A single rule can fill more than one field. Extracting more than one field in the same rule represents a strong relationship between fields and brings to the generation of a multi-field record. This mechanism is called by-rule aggregation.

On the other hand, the same field can be filled by more than one rule since several rules are often required to identify the field in all the expected forms defined by the project requirements. Field attributes and merge options merge basic records to reach a higher level of data aggregation.

A single rule can be activated multiple times by the input text, thus extracting multiple instances of the same value. In these cases, an automatic reduction mechanism called "bundling" combines the basic records, by effectively extracting a single value while preserving the single occurrences as lower-level detail data.
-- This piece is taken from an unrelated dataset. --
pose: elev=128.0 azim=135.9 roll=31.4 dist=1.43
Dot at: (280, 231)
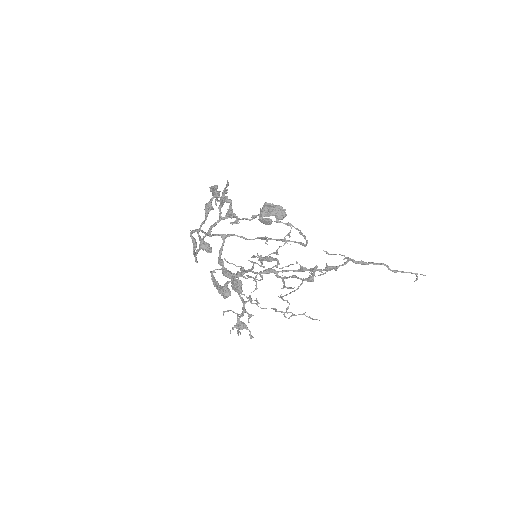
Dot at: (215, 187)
The output resulting from an input document processed by an extraction engine consists of one or more records per document, each containing the data extracted by means of extraction rules and aggregated using one of the available options or the by-rule aggregation technique. In these records, each extracted value is associated to its field, which is in turn associated to the template it belongs to. In other words, the table structure previously defined through the creation of template(s) and field(s) is returned in the output filled with the specific pieces of data retrieved in the document.

As an optional part in the extraction process, the data retrieved from a document can be kept in its original form or can be refined and manipulated through the use of different normalization or transformation approaches. Please see the dedicated pages for detailed information.